(Pékin) La probable absence du président chinois Xi Jinping au sommet du G20 en Inde le week-end prochain met en lumière les tensions entre la Chine et son voisin, dans un contexte de rivalité entre ces deux puissances en Asie, selon des experts.

La Chine a annoncé lundi que son premier ministre, Li Qiang, se rendrait à New Delhi les 9 et 10 septembre, sans toutefois dire s’il remplacera formellement Xi Jinping ni pour quelles raisons le chef d’État chinois manquerait ce G20.

Depuis son arrivée au pouvoir il y a une décennie, Xi Jinping n’a jamais raté ce rendez-vous. Même durant la pandémie en 2021, l’homme fort de Pékin avait fait une intervention vidéo faute de pouvoir se déplacer à Rome.

Une absence au G20 cette année contrasterait avec sa présence remarquée le mois dernier en Afrique du Sud pour un sommet des BRICS – groupe de cinq économies émergentes (Brésil, Russie, Inde, Chine, Afrique du Sud).

Le président chinois était alors au centre de l’attention pour l’élargissement « historique », selon ses mots, à six nouveaux membres de cette organisation dont la Chine est co-fondatrice.

« Le G20 n’est pas […] un groupe que la Chine peut dominer » de la même manière et c’est pourquoi Xi Jinping « ne lui accorde pas la même importance », estime le sinologue Steve Tsang, de l’institut SOAS China à l’Université de Londres.

À l’inverse, Pékin renforce ses liens avec les pays émergents, dont les BRICS, pour « créer une alternative […] à l’ordre international libéral dominé par les États-Unis depuis la fin de la Seconde Guerre mondiale », indique M. Tsang à l’AFP.

« Pas vraiment une surprise »

L’absence de Xi Jinping au G20 est « une déception mais pas vraiment une surprise », relève l’analyste Yun Sun, du programme Chine au Stimson Center, un centre de réflexion américain.  

« Depuis 2020, les relations entre la Chine et l’Inde ne sont pas au beau fixe », souligne-t-elle en référence à l’affrontement frontalier sur les hauteurs de l’Himalaya qui avait coûté la vie à 20 soldats indiens et au moins quatre militaires chinois.

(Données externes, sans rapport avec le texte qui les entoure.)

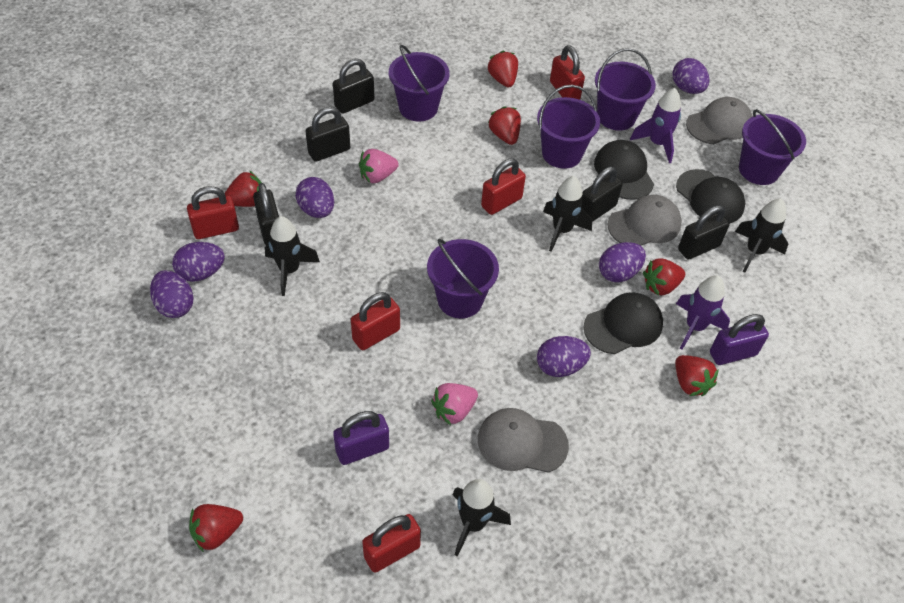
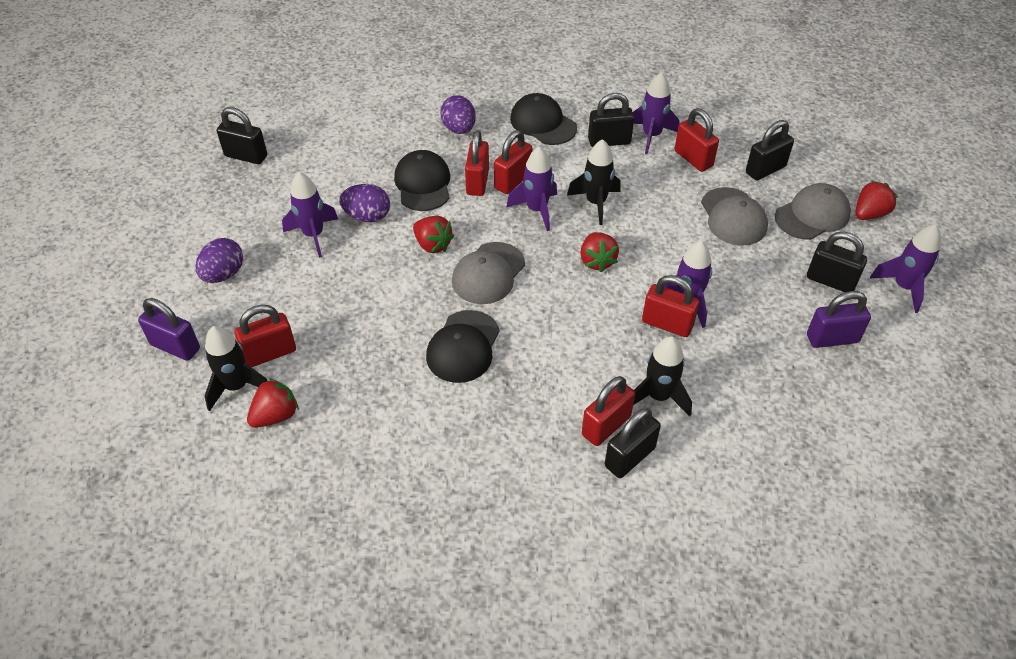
black rocket: 4 -> 3
pink strawberry: 2 -> 0
purple bucket: 5 -> 0
purple egg: 6 -> 3
purple rocket: 2 -> 5
red padlock: 5 -> 6
red strawberry: 6 -> 4

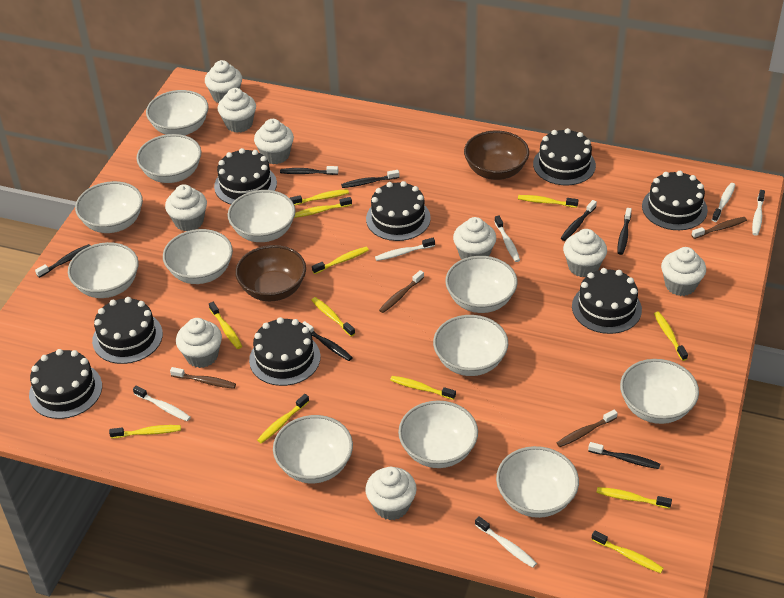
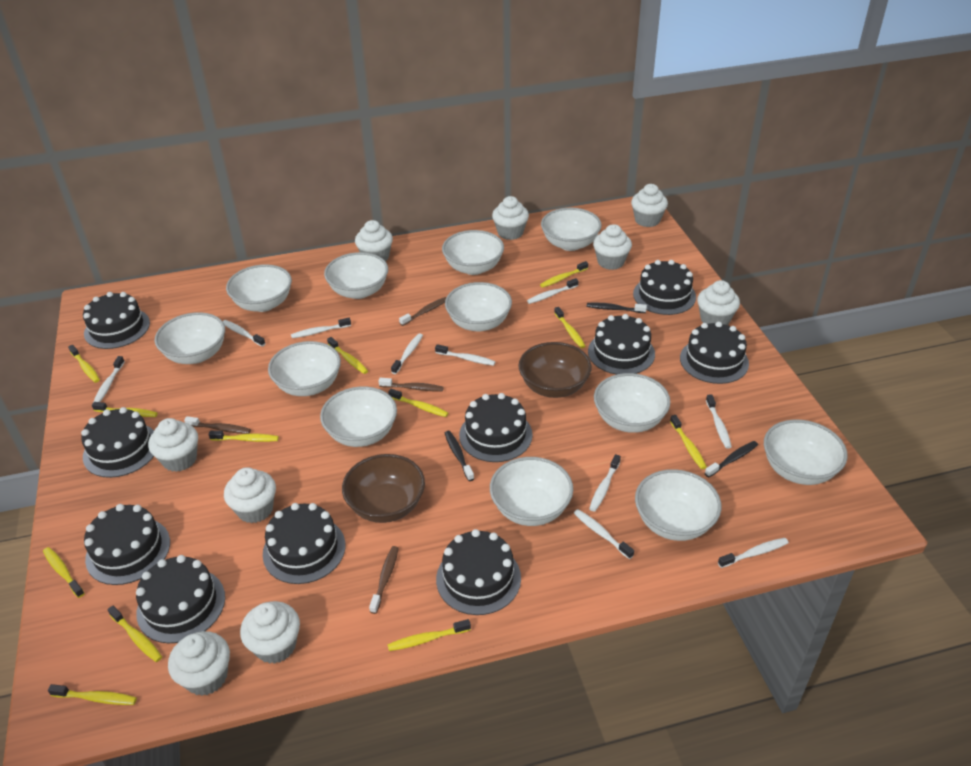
black cake: 8 -> 10
black toothbrush: 7 -> 3
white toothbrush: 6 -> 10

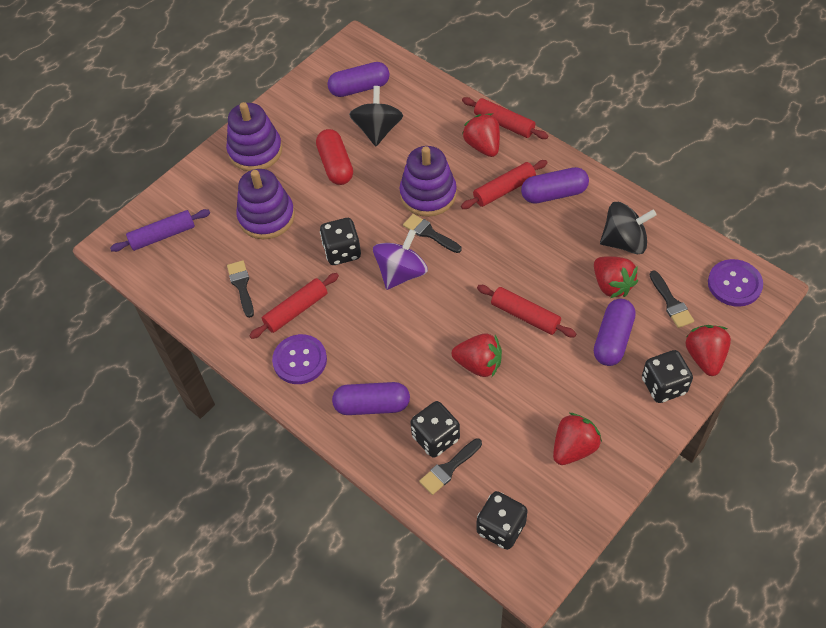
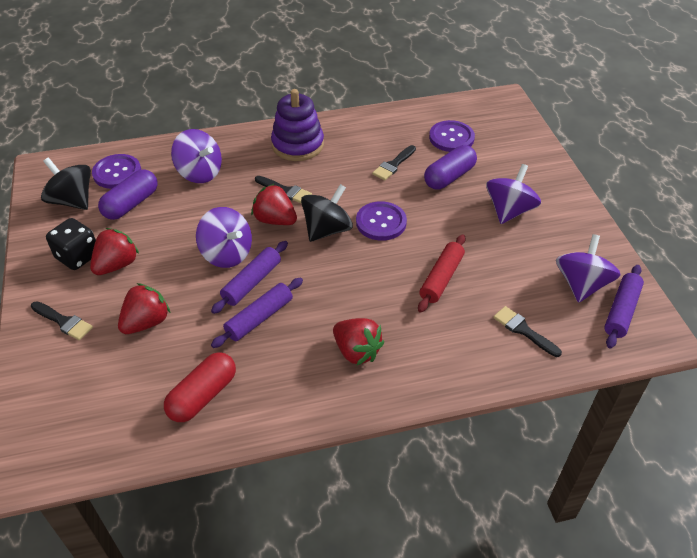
black dice: 4 -> 1
purple button: 2 -> 3
purple capsule: 4 -> 2
purple rolling pin: 1 -> 3
purple spinning top: 1 -> 4
purple stacking toy: 3 -> 1
red rolling pin: 4 -> 1
red strawberry: 5 -> 4

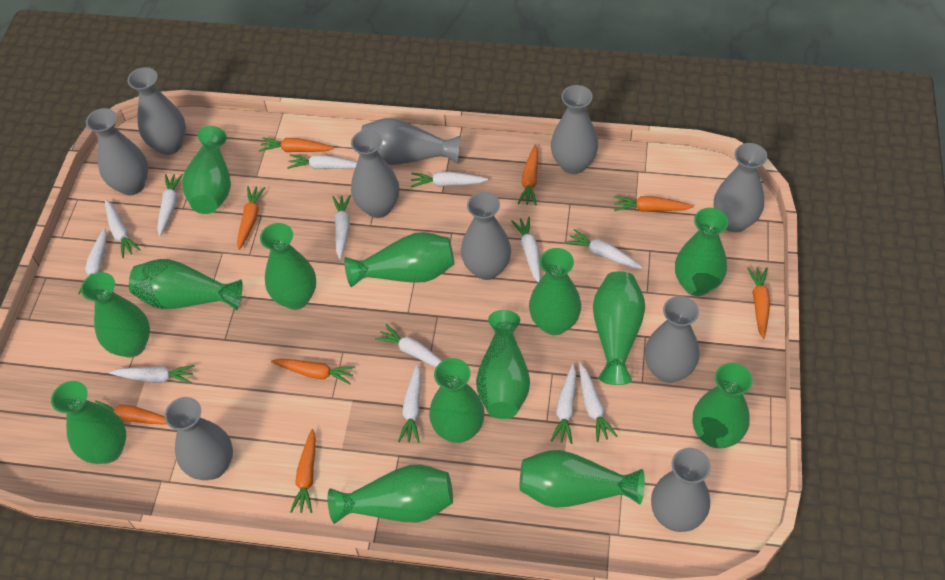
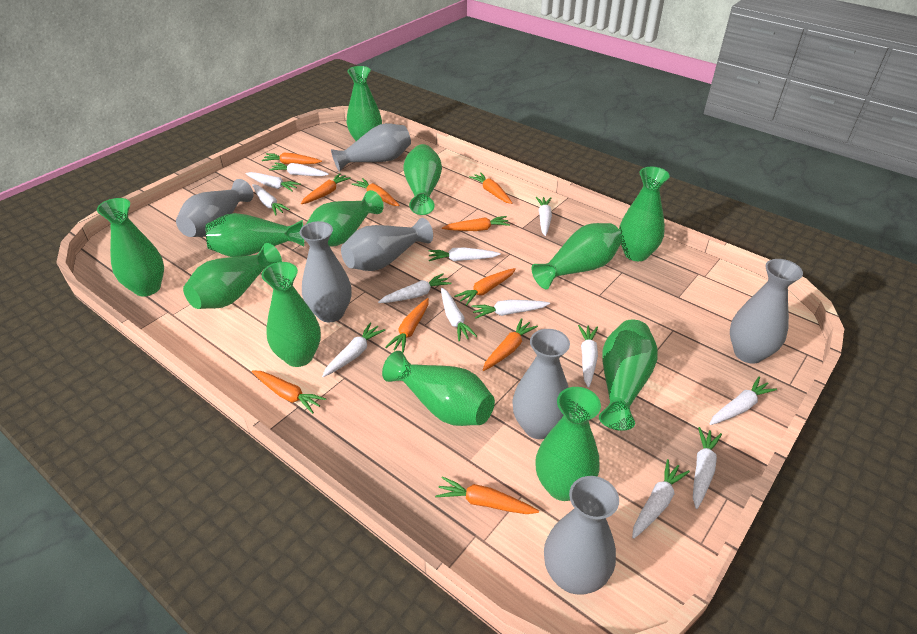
green vase: 14 -> 12
grey vase: 10 -> 7
orange carrot: 8 -> 10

« La Chine se plaint que l’Inde utilise le G20 pour affirmer ses prétentions concernant des différends territoriaux », estime Mme Sun.

Pékin est également irrité par l’appartenance de New Delhi au « Quad », une alliance stratégique informelle formée avec les États-Unis, l’Australie et le Japon pour contrer l’influence militaire et économique de la Chine.

L’Inde manifeste aussi « une opposition plus forte aux revendications de la Chine concernant la mer de Chine méridionale », remarque Shi Yinhong, professeur de relations internationales à l’université Renmin à Pékin.

La mer de Chine méridionale est régulièrement une source de tensions entre Pékin, qui revendique la quasi-totalité des îles et récifs de cette vaste étendue d’eau riche en ressources naturelles, et les pays riverains.

« Ces problèmes existent depuis des années et perdureront », prévient M. Shi.

« Questions gênantes »

Interrogée précisément sur les raisons d’une absence de Xi Jinping en Inde, une porte-parole de la diplomatie chinoise, Mao Ning, a botté en touche lundi.

« J’ai fait une annonce à ce sujet », s’est-elle contentée de répondre devant la presse, après avoir présenté le déplacement du premier ministre chinois Li Qiang en Inde.

En dehors de communiqués officiels, le Parti communiste au pouvoir en Chine est généralement peu loquace sur l’emploi du temps de ses dirigeants. Et tout imprévu met parfois la communication officielle dans l’embarras.

Pékin avait ainsi peiné à justifier l’absence inexpliquée durant un mois de son désormais ex-ministre des Affaires étrangères Qin Gang. Il a depuis été remplacé en juillet par son prédécesseur Wang Yi, sans plus d’explications.

L’absence pressentie du président chinois au sommet du G20 ferme la porte à une opportunité de renouer le dialogue avec les puissances occidentales, en particulier le rival américain.  

Le président Joe Biden s’est dit dimanche « déçu » de ne pas pouvoir revoir son homologue chinois. Leur dernière rencontre en tête-à-tête remonte à novembre dernier à Bali en Indonésie.

« Il y a de fortes chances » que l’absence en Inde de Xi Jinping, 70 ans, soit due à « son état de santé », suppose Steve Tsang auprès de l’AFP.

Un diplomate d’un pays du G20 remarque pour sa part que la position de la Chine vis-à-vis de la Russie et du conflit en Ukraine peut s’avérer délicate à défendre lors d’un sommet international, où des pays occidentaux seront représentés.

« L’empereur n’aime pas qu’on lui pose des questions gênantes », estime ce diplomate sous couvert de l’anonymat.